Both the boogities and the 'Let's go racing boys!' are Darrell Waltrip (voice of Darrell Cartrip, former NASCAR driver, and current race announcer/commentator for NASCAR on FOX) signatures. And yes, he really does add 'and Danica!' to the end of his signature phrase on fairly regular occasions. Occasional variants are 'let's go racing, drivers!' or something track-specific, such as 'you bunch of Martinsville hotdogs!'
Doc's comments over the radio are actually what a spotter would be telling Lightning in a real-world NASCAR situation. The spotters, armed with high-powered binoculars and standing on the roof of the viewing boxes at the tracks, are tasked with telling their driver where other cars are relative to them, (allowing them to maneuver and pass safely), when another car is trying to pass them, and warning them of wrecks, caution flags, and any other hazards on the track. The Cars world doesn't seem to have spotters, possibly because the cars have a wider range of senses than humans driving cars, or possibly because it would have been that many more characters/details to animate. (If you want to listen to some real NASCAR radio chatter (and see the corresponding clips from the races), search 'NASCAR Radioactive' on YouTube. Radio discussions are generally between the driver, their Crew Chief, and their spotter, and can get pretty hilarious, if not slightly rude.)
And I will explain/clarify exactly what happened to Lightning in the next chapter.
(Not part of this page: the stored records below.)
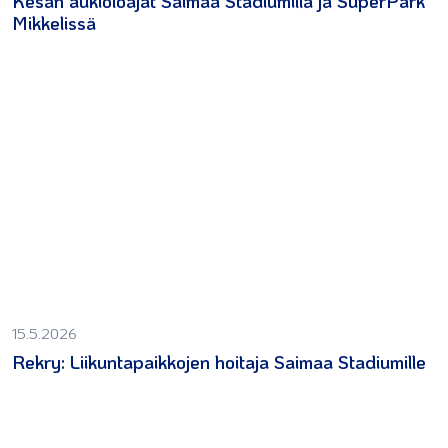
Kesän aukioloajat Saimaa Stadiumilla ja SuperPark
Mikkelissä
15.5.2026
Rekry: Liikuntapaikkojen hoitaja Saimaa Stadiumille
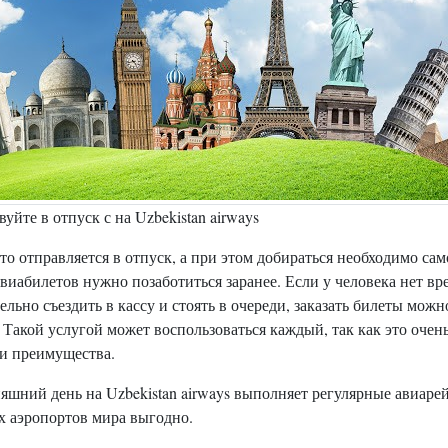
уйте в отпуск с на Uzbekistan airways
кто отправляется в отпуск, а при этом добираться необходимо сам
виабилетов нужно позаботиться заранее. Если у человека нет вр
ельно съездить в кассу и стоять в очереди, заказать билеты можн
 Такой услугой может воспользоваться каждый, так как это очен
ои преимущества.
яшний день на Uzbekistan airways выполняет регулярные авиаре
х аэропортов мира выгодно.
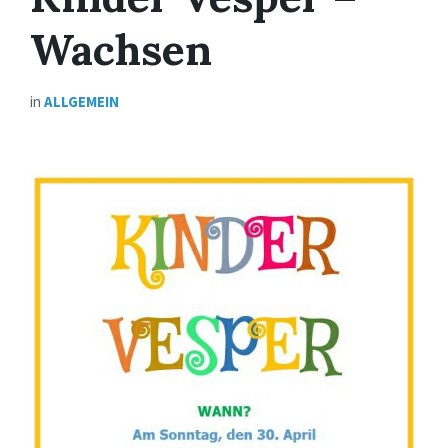
Wachsen
in
ALLGEMEIN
Short version is Chick hit him and knocked him into Tony, who retaliated against Chick.
Disney does list Windlifter's canonical first name as Silus. Yeah, I don't know either.
Both Elizabeth and Victoria are OCs of mine - while originally written for this story before it became part of the Hallowed 'verse, they made their first appearances in All Hallowed. Liz is a 1970 Jaguar E-Type, who works as the Special Events Coordinator for the Lodge. Victoria hasn't yet appeared on screen, but she's the source Windlifter contacts to help with his research on Nick's resurrection.